#### GIVEN TEXT

____

Hi Tyler
On 27/10/13 05:30, Tyler Christiansen wrote:
Observium polls the entire ifEntry and ifXEntry MIBs on devices. This results in grabbing results from 11 OIDs that don't need to be polled for each device.
I have also observed this.
The reasoning behind this is that those 11 MIBs are duplicates either within the same MIB or between the two MIBs--except that one is a 32-bit counter and one is a 64-bit counter.
This is an expensive operation--in my tests, polling the 11 MIBs in question took about 2 minutes on average using snmpbulkwalk. My stack has grown a bit since those tests and has resulted in total polling time taking longer than five minutes.
Proably there should be a detection in the discovery process if the system has 32 or 64 bit counters. Unfortunately there are still relatively new devices which only have 32bit counters and can only speak snmpv1.

____

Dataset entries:
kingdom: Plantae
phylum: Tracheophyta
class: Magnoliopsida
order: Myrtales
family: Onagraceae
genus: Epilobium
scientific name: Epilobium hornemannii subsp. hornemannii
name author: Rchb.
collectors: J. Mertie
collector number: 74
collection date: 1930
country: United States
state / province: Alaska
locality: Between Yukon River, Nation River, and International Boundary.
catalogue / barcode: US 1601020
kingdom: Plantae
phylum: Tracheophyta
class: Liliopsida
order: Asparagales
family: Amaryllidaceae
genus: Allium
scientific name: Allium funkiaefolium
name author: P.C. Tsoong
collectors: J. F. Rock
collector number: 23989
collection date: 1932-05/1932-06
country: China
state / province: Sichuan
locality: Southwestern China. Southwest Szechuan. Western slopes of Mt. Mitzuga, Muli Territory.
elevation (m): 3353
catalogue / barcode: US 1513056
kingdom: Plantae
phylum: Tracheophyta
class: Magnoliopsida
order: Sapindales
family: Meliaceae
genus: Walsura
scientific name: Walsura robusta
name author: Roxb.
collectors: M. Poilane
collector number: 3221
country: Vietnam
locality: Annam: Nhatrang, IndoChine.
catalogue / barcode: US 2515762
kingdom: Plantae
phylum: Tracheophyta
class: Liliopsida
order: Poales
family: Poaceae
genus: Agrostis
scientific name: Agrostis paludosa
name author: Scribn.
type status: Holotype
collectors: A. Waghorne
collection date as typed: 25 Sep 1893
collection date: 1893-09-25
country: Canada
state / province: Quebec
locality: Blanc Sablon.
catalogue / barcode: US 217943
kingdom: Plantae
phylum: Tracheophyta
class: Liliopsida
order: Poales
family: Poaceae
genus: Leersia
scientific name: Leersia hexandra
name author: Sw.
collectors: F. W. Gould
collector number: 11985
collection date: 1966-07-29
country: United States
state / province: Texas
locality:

____

#### ACTIONS TO TAKE
1/ According to the Observium message, why do 11 of the polled values not need to be polled for each device? Answer in one to three sentences.
2/ Please rewrite the paragraph of the Observium message that begins "This is an expensive operation" as a short list, keeping its main facts.
The dataset entries are separate material from the Observium message.

#### SOLUTIONS BELOW
1/ They are duplicates, either within the same MIB or between ifEntry and ifXEntry. The only difference is that one is a 32-bit counter and the other is a 64-bit counter.

2/
- Polling the 11 MIBs in question is expensive.
- In tests with snmpbulkwalk, it took about 2 minutes on average.
- The stack has grown since those tests, and total polling time now exceeds five minutes.